Page 3 of Sting

While making his selections, Shaw’s cell phone vibrated. He excused himself to take the call and left the terrace for one of the open-air rooms that accessed it. The study was opulently furnished. Too opulently. It attested to the owner’s youthful flamboyance and poor judgment.

Shaw answered his phone with a laconic “Yeah?”

A gravelly voice said, “You know who this is?”

Mickey Bolden.

Shaw had spent months trying to win enough trust to be granted an interview with the hit man. Bolden finally agreed to a meeting with Shaw, during which both were watchful and wary…of their surroundings, surely, but mostly of each other. In carefully coded language, Shaw had provided Mickey with his résumé and the extent of his experience in their unique field of endeavor.
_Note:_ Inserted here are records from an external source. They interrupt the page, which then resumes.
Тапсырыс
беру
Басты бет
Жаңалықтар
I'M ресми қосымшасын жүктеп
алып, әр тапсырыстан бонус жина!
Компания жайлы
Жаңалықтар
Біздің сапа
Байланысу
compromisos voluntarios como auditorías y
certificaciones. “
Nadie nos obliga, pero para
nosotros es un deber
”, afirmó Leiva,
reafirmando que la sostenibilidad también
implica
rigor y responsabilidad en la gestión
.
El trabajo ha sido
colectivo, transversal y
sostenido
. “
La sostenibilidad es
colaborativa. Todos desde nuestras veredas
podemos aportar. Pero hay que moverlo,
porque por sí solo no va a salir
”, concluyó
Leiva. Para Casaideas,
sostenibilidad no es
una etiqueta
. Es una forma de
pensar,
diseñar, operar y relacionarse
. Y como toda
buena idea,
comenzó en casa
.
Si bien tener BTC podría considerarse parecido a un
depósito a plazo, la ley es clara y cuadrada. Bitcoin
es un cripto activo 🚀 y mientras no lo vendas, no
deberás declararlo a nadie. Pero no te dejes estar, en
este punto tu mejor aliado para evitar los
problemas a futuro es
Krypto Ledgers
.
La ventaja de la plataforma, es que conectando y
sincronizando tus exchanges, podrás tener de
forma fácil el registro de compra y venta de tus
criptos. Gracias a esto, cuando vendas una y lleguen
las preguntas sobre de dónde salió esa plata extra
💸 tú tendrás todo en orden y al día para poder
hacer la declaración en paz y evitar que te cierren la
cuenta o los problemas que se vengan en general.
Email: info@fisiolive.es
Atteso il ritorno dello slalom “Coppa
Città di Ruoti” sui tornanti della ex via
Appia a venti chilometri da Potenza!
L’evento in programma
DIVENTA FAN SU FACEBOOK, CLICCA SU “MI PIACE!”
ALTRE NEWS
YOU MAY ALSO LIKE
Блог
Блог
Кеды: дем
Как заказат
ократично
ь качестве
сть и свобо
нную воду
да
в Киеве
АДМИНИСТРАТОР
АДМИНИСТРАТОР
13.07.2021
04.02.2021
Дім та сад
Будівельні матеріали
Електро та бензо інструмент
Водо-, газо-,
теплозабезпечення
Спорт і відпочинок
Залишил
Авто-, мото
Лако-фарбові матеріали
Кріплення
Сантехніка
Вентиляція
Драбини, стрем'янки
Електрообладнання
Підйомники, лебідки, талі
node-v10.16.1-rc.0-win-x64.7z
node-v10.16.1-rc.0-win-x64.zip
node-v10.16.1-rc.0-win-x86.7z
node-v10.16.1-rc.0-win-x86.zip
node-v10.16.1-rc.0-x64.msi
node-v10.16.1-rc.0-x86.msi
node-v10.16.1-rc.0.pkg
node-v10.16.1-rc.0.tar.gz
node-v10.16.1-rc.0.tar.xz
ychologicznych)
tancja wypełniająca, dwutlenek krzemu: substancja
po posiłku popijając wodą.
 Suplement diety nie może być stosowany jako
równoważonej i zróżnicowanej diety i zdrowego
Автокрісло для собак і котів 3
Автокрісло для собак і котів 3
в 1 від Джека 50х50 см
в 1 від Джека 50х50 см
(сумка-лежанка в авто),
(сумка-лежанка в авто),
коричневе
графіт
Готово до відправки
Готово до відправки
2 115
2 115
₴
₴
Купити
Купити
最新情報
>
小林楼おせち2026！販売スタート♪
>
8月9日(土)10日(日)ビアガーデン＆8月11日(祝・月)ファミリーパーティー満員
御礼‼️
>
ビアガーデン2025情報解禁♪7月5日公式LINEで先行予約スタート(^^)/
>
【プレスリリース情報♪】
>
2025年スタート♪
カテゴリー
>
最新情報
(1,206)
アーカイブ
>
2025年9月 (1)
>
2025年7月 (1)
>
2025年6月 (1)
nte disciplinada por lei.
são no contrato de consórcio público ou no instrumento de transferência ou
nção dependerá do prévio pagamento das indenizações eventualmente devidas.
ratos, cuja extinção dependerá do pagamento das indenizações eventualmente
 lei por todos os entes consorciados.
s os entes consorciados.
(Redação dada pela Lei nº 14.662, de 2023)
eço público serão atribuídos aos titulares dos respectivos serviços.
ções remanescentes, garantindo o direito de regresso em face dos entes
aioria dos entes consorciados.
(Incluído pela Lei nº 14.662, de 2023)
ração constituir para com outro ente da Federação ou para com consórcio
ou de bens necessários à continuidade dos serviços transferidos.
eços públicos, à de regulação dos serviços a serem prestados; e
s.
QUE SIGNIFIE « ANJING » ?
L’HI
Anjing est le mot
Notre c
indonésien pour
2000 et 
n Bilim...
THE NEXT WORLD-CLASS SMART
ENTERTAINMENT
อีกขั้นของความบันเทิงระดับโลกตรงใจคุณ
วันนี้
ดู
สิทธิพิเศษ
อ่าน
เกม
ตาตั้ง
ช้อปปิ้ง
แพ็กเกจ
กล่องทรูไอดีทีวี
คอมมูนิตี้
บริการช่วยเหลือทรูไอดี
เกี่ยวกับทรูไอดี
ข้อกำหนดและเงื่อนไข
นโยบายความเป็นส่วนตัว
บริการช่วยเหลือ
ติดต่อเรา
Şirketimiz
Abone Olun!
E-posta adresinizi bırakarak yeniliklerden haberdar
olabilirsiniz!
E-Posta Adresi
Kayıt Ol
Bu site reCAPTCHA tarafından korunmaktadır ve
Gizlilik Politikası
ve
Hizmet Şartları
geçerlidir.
Something, maybe his subtlety and disinclination to boast, had convinced Mickey that Shaw was competent. At the conclusion of their coffee date, Mickey said he would be in touch should the need for Shaw’s services ever arise. That had been six months ago. Shaw had almost given up hope of hearing from him.

“You still want a job?”

Shaw glanced out onto the terrace where the dessert course had deteriorated into a full-fledged orgy. “One-man show?”

“You partner with me.”

“Must be a special gig.”

“You want it or not?”

“What’s the split?”

“Fifty-fifty.”

You couldn’t get more fair than that. “When do you need me?”

“Thursday.”

That had been Tuesday evening, leaving Shaw very little time to wrap up his job there and get to New Orleans by the appointed time.

He’d had a hundred more questions for Mickey Bolden, but, the opportunity being too good to pass up, and figuring he would get the details of the contract soon enough, he’d put his curiosity on hold and told the man that he could count on him.

It had required some deft maneuvering and tortuous travel, but he’d finished his business in Mexico that night and managed to reach Louisiana with time to spare. He and Mickey had rendezvoused yesterday and then had driven together to the township of Tobias this morning.

They’d spent the day reconnoitering and developing a strategy for how best to go about killing Jordan Elaine Bennett, owner of Extravaganza, a much-sought-after event planning business in New Orleans. She was sister to and only living relative of Joshua Raymond Bennett, a much-sought-after crook.

He and Mickey had followed Jordie Bennett around town as she ran mundane errands. At a little after six p.m. this evening she’d returned home. They’d waited three hours, but she didn’t reappear. Believing their target had settled in to spend a quiet Friday night at home, he and Mickey had gone to a local diner for dinner. Over tough steaks and greasy fries, Mickey outlined a plan of attack.

Shaw had expressed surprise when Mickey had identified their target the day before. Now he questioned the expediency of the hit. “Why tomorrow?”

“Why not?”

“Seems rushed. I figured we’d watch her for a few more days, get a better feel for her routine, then pick the best place and time.”

“Panella picked our time,” Mickey said as he sawed into his T-bone. “And the customer is always right. He wants it done tomorrow, we do it tomorrow.”

“He’s under a deadline?”

“Looks like.”

Following dinner, they’d decided to wash down the bad food with a drink before making the hour drive back to New Orleans. This bar had been recommended by the diner’s busboy, whose standards obviously weren’t very high.

However, it had suited their purposes, because in no-name places like this everyone kept his head down.

Jordie Bennett sure as hell did. As Shaw continued walking along the bar toward her, she was concentrating hard on her glass of wine as though waiting for it to ferment some more. When he reached the end of the bar, he didn’t break stride, but walking right past her, he caught a whiff of expensive perfume. A spicy scent. Something exotic and elusive that would make a man want to conduct a sniffing search for its source along all sixty-six inches of her.

He didn’t stop till he reached the listing Wurlitzer against the wall. Standing in the multicolored glow of its bubbling tubes, he propped his forearm on the arced top. The stance put his body at a slight angle so that while he flipped through the song selection cards pretending interest, he could use his peripheral vision to keep an eye on Jordie.